J’ai commencé à travailler dans le communautaire il y a maintenant trois ans. Je suis intervenante en prévention du suicide et je suis aussi intervenante en centre d’hébergement auprès de femmes en situation d’itinérance.

Les intervenants sur le terrain sont compétents, bien formés, et les organismes communautaires sont, à mon humble avis, tout simplement des ressources inestimables. Prenons l’exemple des lignes d’écoute et d’intervention. Ce sont des ressources qui sont essentielles de par leur service souvent offert 24 heures sur 24, 7 jours sur 7. Les personnes en crise suicidaire nous appellent, et on peut assurer leur sécurité tout en intervenant auprès d’elles.

Toutefois, on a beaucoup d’appelants qui nous expliquent qu’ils ont tenté d’obtenir un suivi psychologique, mais qu’ils n’y arrivent pas. Ils sont dirigés vers d’autres services ou professionnels qui jouent un rôle important, mais qui n’offrent pas une évaluation des troubles mentaux et de la psychothérapie.

Certains nous contactent après des tentatives de suicide et nous informent que leur hospitalisation a duré 24 heures, et qu’aucun suivi en psychologie ne leur est assuré.

C’est démoralisant et ça fait en sorte que les problèmes persistent et que les situations de crise se répètent.

On sait que d’avoir accès à un ou une psychologue est souvent essentiel et que la psychothérapie est protectrice, mais c’est trop souvent inaccessible.
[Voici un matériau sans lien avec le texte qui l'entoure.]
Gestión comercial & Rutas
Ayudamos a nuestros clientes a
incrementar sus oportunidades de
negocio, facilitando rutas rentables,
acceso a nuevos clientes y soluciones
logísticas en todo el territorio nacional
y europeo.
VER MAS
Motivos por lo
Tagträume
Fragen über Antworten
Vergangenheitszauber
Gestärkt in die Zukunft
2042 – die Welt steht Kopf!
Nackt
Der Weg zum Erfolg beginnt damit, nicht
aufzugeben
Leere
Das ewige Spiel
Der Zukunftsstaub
Idéalement, on travaillerait avec les personnes qui appellent pour les amener à consulter un psychologue pour traiter leurs problèmes de fond. On serait là pour les accompagner dans les moments difficiles quand leur psychologue n’est pas disponible. Il serait faux de dire aux appelants et appelantes qu’ils ont accès à plein de ressources, alors qu’en réalité, on est la seule qui est accessible pour eux en ce moment. On entend leur frustration, leur détresse en lien avec le manque d’accès aux psychologues. On la vit avec eux aussi.

Travailler dans des organismes communautaires, c’est être confronté aux troubles de santé mentale, à la pauvreté et, bien souvent, au désespoir et à la souffrance psychologique.

Femmes en situation d’itinérance

En tant qu’intervenante en centre d’hébergement, je suis face à des femmes qui ont eu des parcours de vie différents, mais qui ont en commun de se retrouver en situation d’itinérance. La violence conjugale, des troubles mentaux graves comme la schizophrénie, les troubles de consommation sont quelques-unes des raisons qui amènent une femme ou une mère à se retrouver à la rue. Les résidantes ont pour beaucoup des suivis en psychiatrie, mais la grande majorité n’a pas de suivi auprès d’un psychologue et elles en auraient voulu. C’est quelque chose dont elles nous parlent souvent. Elles en ont besoin et le demandent. Elles s’en plaignent. Les intervenantes psychosociales ont un rôle essentiel dans leur vie, mais on ressent la lacune quant à l’accès à un psychologue. Surtout quand on a des femmes qui pensent au suicide, qui ont un trouble de personnalité, des symptômes anxieux ou dépressifs. On est limités à ce moment-là dans nos interventions.

On remarque bien la différence entre les services communautaires qui assurent un soutien rapide, souvent à court terme et une gestion de crise, et un suivi en psychologie qui permet de traiter des problèmes psychologiques de fond.

Il devient assez clair que ce sont des services complémentaires, qui ne devraient jamais être considérés comme étant interchangeables.

Si l’on veut soulager la souffrance humaine, soutenir le milieu communautaire et sauver des vies, il est essentiel d’offrir un meilleur accès aux psychologues dans le réseau public. Pour cette raison, je soutiens de tout cœur la Coalition des psychologues du réseau public québécois et leur mission. M. Lionel Carmant, ministre délégué à la Santé et aux Services sociaux, j’espère que vous mettrez en place leurs solutions très rapidement afin d’améliorer l’accès aux psychologues dans le réseau public. Chaque jour qui passe sans que cela soit fait est un jour de trop ! Au Québec, trois personnes mettent fin à leurs jours tous les jours.

Il est plus que temps que ça change ! L’inaction est, à mon sens, une forme de maltraitance.